Large context windows are not a complete solution.

As context grows:

  • Attention dilutes
  • Errors compound
  • Reasoning quality degrades
Resource Link
Related RLM | ICL Revisited

The Context Problem

Transformers have finite attention. With limited attention heads and capacity, the model cannot attend equally to everything. As tokens accumulate:

  • Earlier instructions lose influence
  • Patterns average toward generic responses
  • Multi-step reasoning fails

This is context rot—not forgetting weights, but losing signal in noise.

In-Context Learning (ICL)

The model adapts temporarily via examples in the prompt.

Aspect ICL
Updates weights?
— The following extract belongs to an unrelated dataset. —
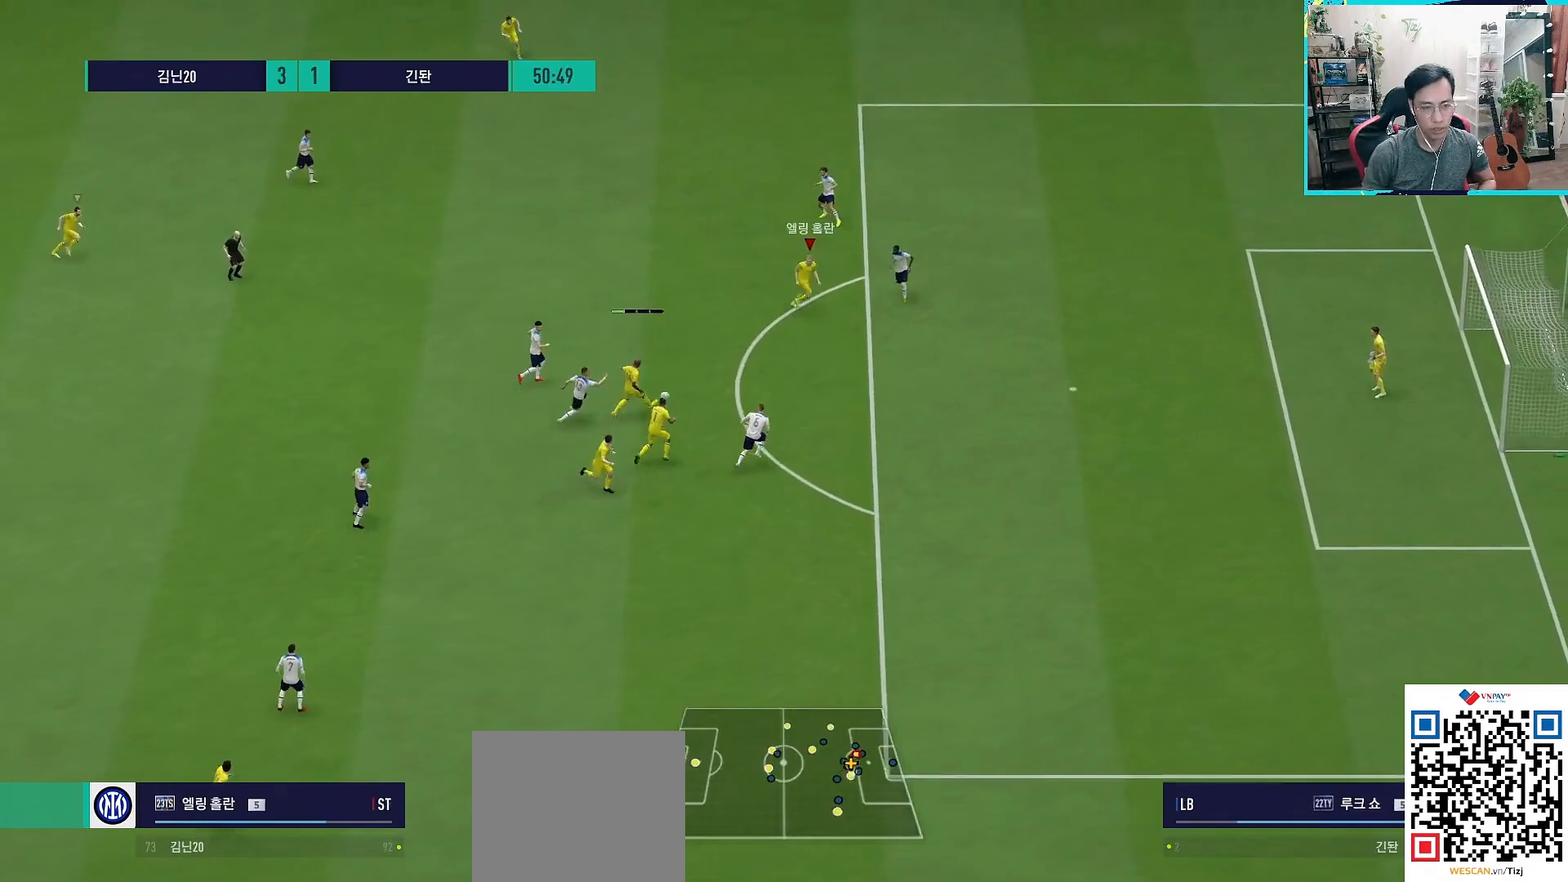
{"buttons": [], "left_stick": "center", "right_stick": "center", "events": []}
No
Persists across sessions? No
Speed Instant
Mechanism Activations, not gradients

ICL is powerful but ephemeral. It’s working memory, not learning.

Limitation: As context grows, ICL examples compete with other content for attention.

Recursive Language Models (RLM)

Circular flow diagram showing LLM connected to Tools, Memory, Context, and Evaluation in a recursive loop
Rebuild context each step instead of dragging it forward.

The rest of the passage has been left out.